▶ **Task directions**
Quote every line of the records below verbatim, leaving out the pictures.

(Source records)
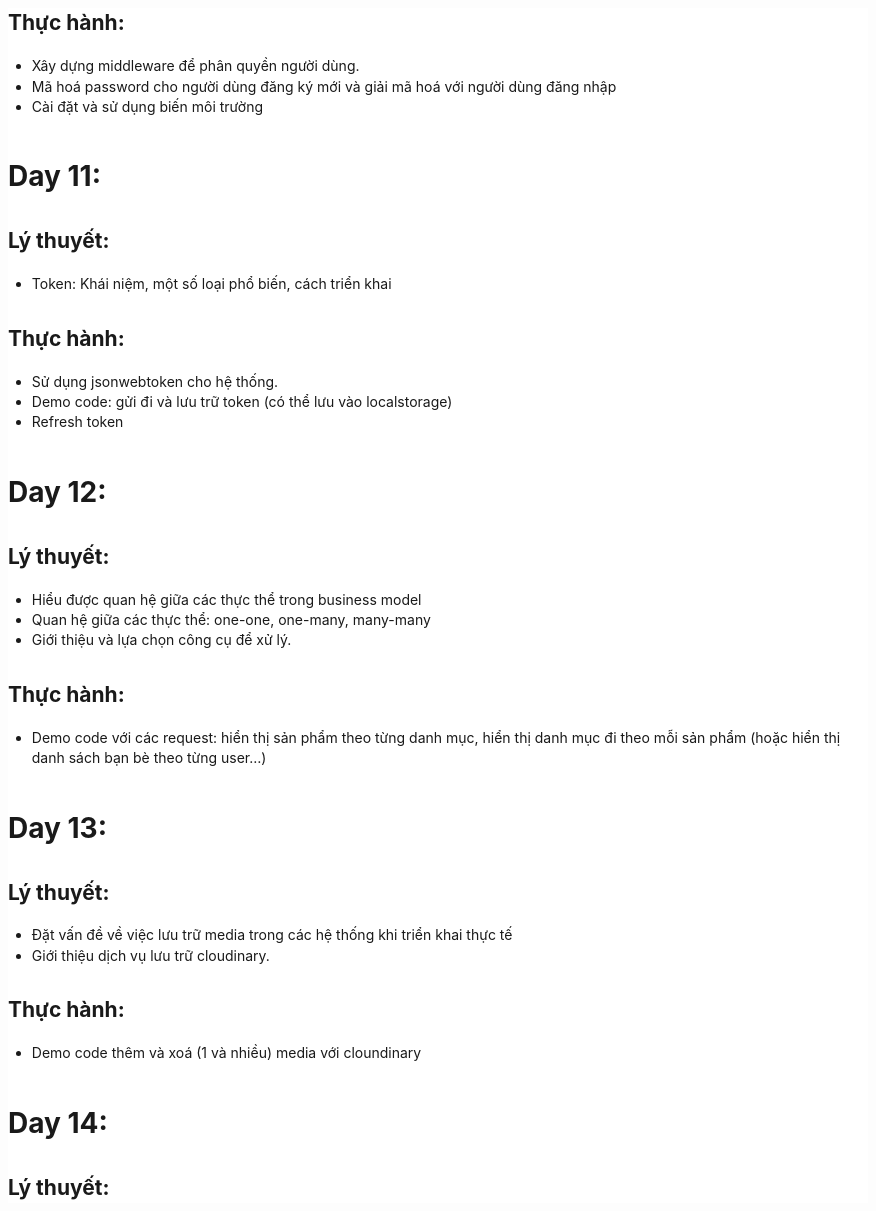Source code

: ## Thực hành:

- Xây dựng middleware để phân quyền người dùng.
- Mã hoá password cho người dùng đăng ký mới và giải mã hoá với người dùng đăng nhập
- Cài đặt và sử dụng biến môi trường

# Day 11:

## Lý thuyết:

- Token: Khái niệm, một số loại phổ biến, cách triển khai

## Thực hành:

- Sử dụng jsonwebtoken cho hệ thống.
- Demo code: gửi đi và lưu trữ token (có thể lưu vào localstorage)
- Refresh token

# Day 12:

## Lý thuyết:

- Hiểu được quan hệ giữa các thực thể trong business model
- Quan hệ giữa các thực thể: one-one, one-many, many-many
- Giới thiệu và lựa chọn công cụ để xử lý.

## Thực hành:

- Demo code với các request: hiển thị sản phẩm theo từng danh mục, hiển thị danh mục đi theo mỗi sản phẩm (hoặc hiển thị danh sách bạn bè theo từng user…)

# Day 13:

## Lý thuyết:

- Đặt vấn đề về việc lưu trữ media trong các hệ thống khi triển khai thực tế
- Giới thiệu dịch vụ lưu trữ cloudinary.

## Thực hành:

- Demo code thêm và xoá (1 và nhiều) media với cloundinary

# Day 14:

## Lý thuyết:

▶ **Exercise solution**
Source code

: ## Thực hành:

- Xây dựng middleware để phân quyền người dùng.
- Mã hoá password cho người dùng đăng ký mới và giải mã hoá với người dùng đăng nhập
- Cài đặt và sử dụng biến môi trường

# Day 11:

## Lý thuyết:

- Token: Khái niệm, một số loại phổ biến, cách triển khai

## Thực hành:

- Sử dụng jsonwebtoken cho hệ thống.
- Demo code: gửi đi và lưu trữ token (có thể lưu vào localstorage)
- Refresh token

# Day 12:

## Lý thuyết:

- Hiểu được quan hệ giữa các thực thể trong business model
- Quan hệ giữa các thực thể: one-one, one-many, many-many
- Giới thiệu và lựa chọn công cụ để xử lý.

## Thực hành:

- Demo code với các request: hiển thị sản phẩm theo từng danh mục, hiển thị danh mục đi theo mỗi sản phẩm (hoặc hiển thị danh sách bạn bè theo từng user…)

# Day 13:

## Lý thuyết:

- Đặt vấn đề về việc lưu trữ media trong các hệ thống khi triển khai thực tế
- Giới thiệu dịch vụ lưu trữ cloudinary.

## Thực hành:

- Demo code thêm và xoá (1 và nhiều) media với cloundinary

# Day 14:

## Lý thuyết:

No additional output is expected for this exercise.